Dos funcionarios de la Oficina Nacional de Procesos Electorales (ONPE) denunciaron ante la comisaría de Zárate el extravío de ocho actas de votación en el distrito de San Juan de Lurigancho. La ausencia de estos documentos cruciales fue detectada recién el 15 de abril, generando preocupación en torno a la integridad del proceso electoral de 2026.
Según la denuncia policial a la que accedió este medio, el incidente ocurrió en la institución educativa Antenor Orrego, ubicada en la avenida Gran Chimú, durante el desarrollo del proceso electoral. El material electoral extraviado corresponde a la elección de senador nacional de dos mesas de sufragio identificadas con los números 057274 y 057275 instaladas en el referido centro educativo. Estas actas representan la votación de mesas que tienen una capacidad prevista de hasta 300 electores cada una, lo que implica un número significativo de votos potencialmente afectados.
La denuncia fue formalizada por Ángela Aliaga Silvera, coordinadora de mesa, y Juan Alex Núñez Ortiz, coordinador distrital de la zona 3, quienes reportaron que los documentos no fueron hallados dentro del paquete correspondiente. Los funcionarios señalaron que el material había sido entregado inicialmente a Lisbet Cerna Pongo, responsable del local de votación, pero su ausencia se detectó durante una revisión posterior realizada en presencia del personal electoral.
Los denunciantes informaron que el material electoral salió del instituto educativo el 13 de abril con destino a la Oficina Descentralizada (ODPE) de San Juan de Lurigancho. Este traslado estuvo bajo la supervisión de dos personas de la ONPE: Mía Paola Velarde Gutiérrez y Geraldy Nicol Rivera Gómez. Además, estaban acompañadas por un funcionario del Jurado Electoral Especial (JEE) de San Juan de Lurigancho y un miembro de la Policía Nacional.

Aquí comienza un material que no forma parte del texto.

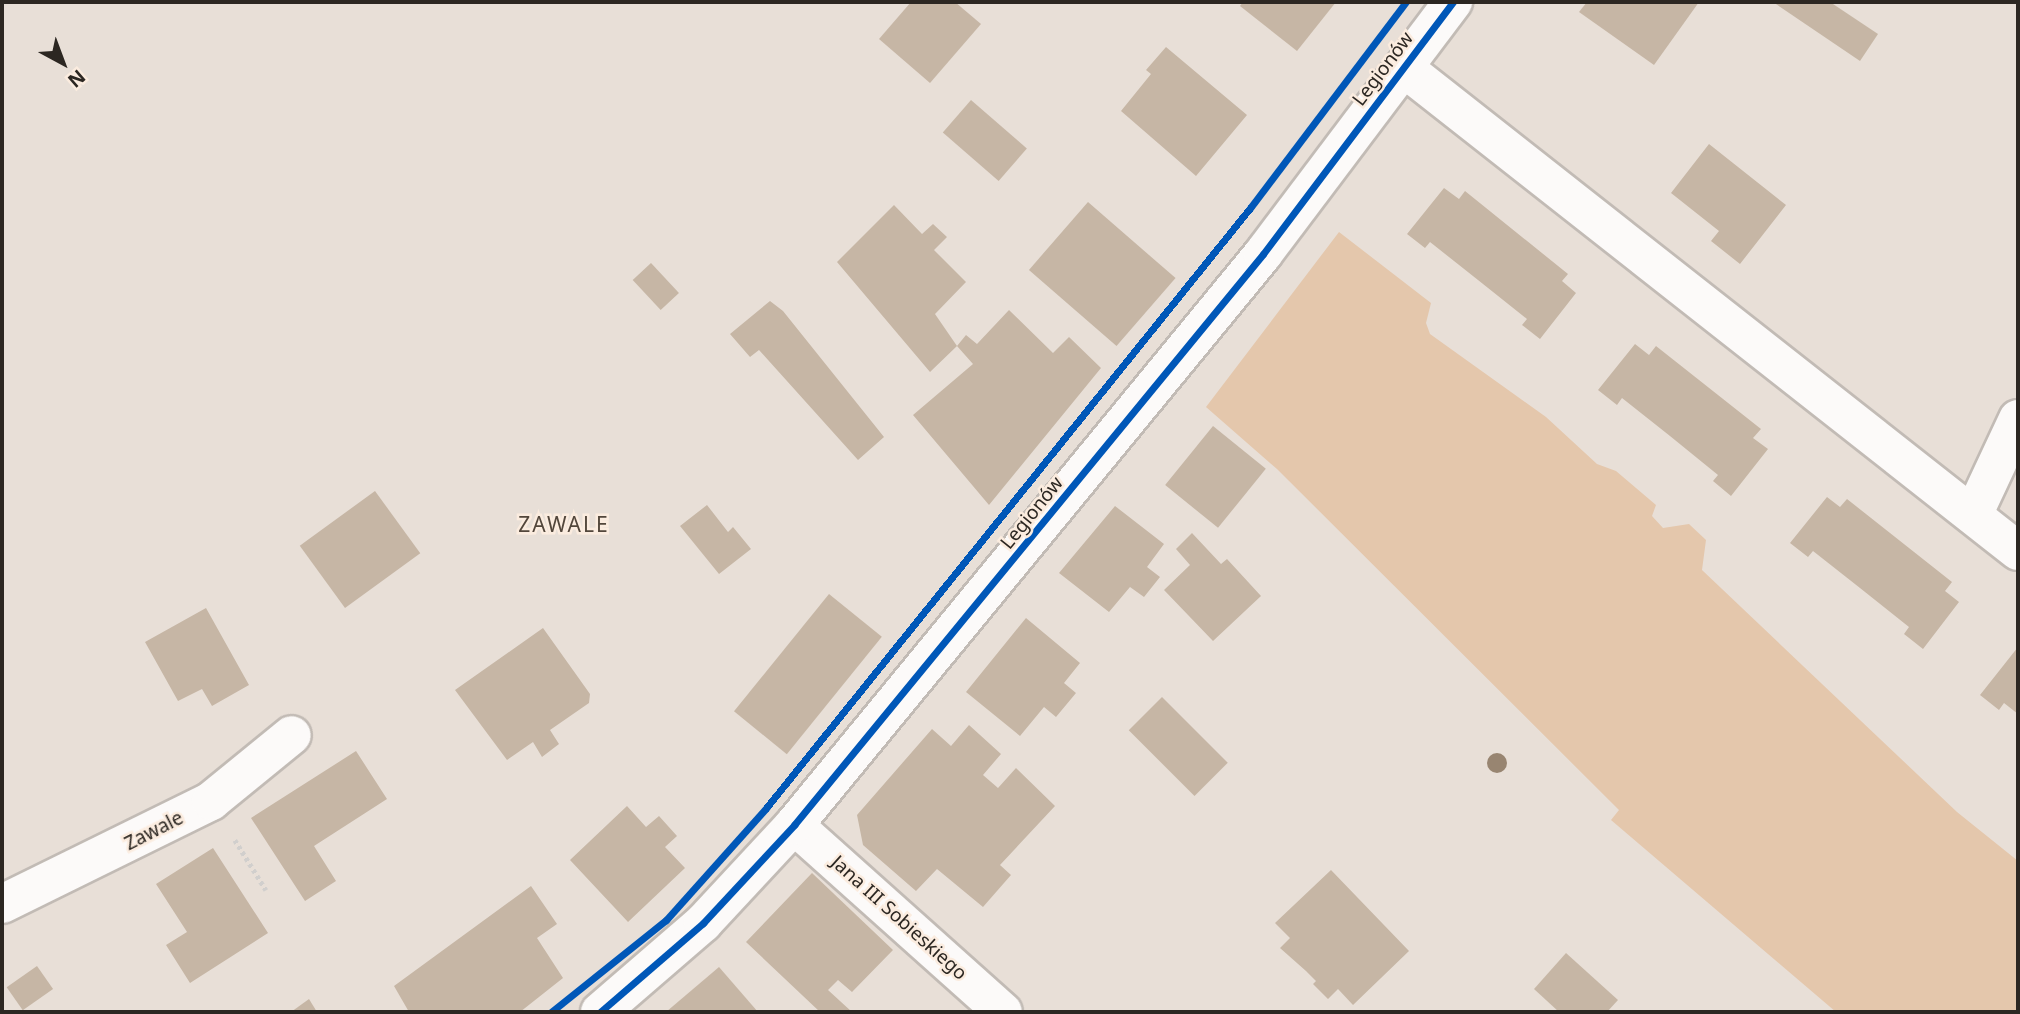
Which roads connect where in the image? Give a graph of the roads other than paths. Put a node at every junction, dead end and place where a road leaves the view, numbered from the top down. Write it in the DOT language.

El parte policial, suscrito por el comisario de Zárate, Daniel Eleodoro Guivar Zumaeta, advierte sobre la presunta comisión del delito contra la administración pública. La investigación se centra específicamente en la modalidad de omisión, rehusamiento o demora en actos funcionales por parte de los involucrados en el manejo de los documentos. Esto sugiere que las autoridades sospechan que el extravío no fue accidental, sino resultado de una negligencia o, incluso, una acción deliberada.
La ONPE aún no ha emitido una declaración oficial sobre el incidente. Sin embargo, fuentes internas de la institución confirmaron que se ha iniciado una investigación interna para determinar las responsabilidades y esclarecer las circunstancias del extravío. Se espera que esta investigación se lleve a cabo en paralelo con la investigación policial, con el objetivo de obtener una imagen completa de lo sucedido.
El extravío de estas actas de votación plantea serias interrogantes sobre la seguridad de los procesos electorales en el país. La pérdida de documentos que contienen la voluntad popular puede socavar la confianza de los ciudadanos en el sistema democrático y generar dudas sobre la legitimidad de los resultados electorales.
Las autoridades electorales deberán tomar medidas urgentes para fortalecer los protocolos de seguridad en el manejo de los documentos electorales, desde su emisión hasta su almacenamiento y custodia. Es fundamental garantizar que todos los involucrados en el proceso electoral sean conscientes de su responsabilidad y que se apliquen sanciones ejemplares a aquellos que incurran en negligencias o actos ilícitos.
Este incidente también pone de relieve la importancia de la transparencia en el proceso electoral. Los ciudadanos tienen derecho a saber cómo se manejan sus votos y a estar seguros de que su voluntad se respeta. La ONPE debe redoblar sus esfuerzos para garantizar la transparencia en todas las etapas del proceso electoral, desde la inscripción de los votantes hasta el conteo de los votos y la proclamación de los resultados.
La investigación policial y la investigación interna de la ONPE deberán determinar si el extravío de las actas de votación fue un hecho aislado o si forma parte de un patrón más amplio de irregularidades. Si se descubre que existen indicios de fraude o manipulación electoral, las autoridades deberán actuar con firmeza para llevar a los responsables ante la justicia y garantizar que se respeten los principios democráticos.
El caso de San Juan de Lurigancho sirve como una advertencia para las autoridades electorales y para la sociedad en general. La defensa de la democracia requiere de la vigilancia constante y del compromiso de todos los ciudadanos. Es fundamental que se tomen medidas para prevenir que incidentes como este se repitan en el futuro y para garantizar que los procesos electorales sean transparentes, seguros y confiables.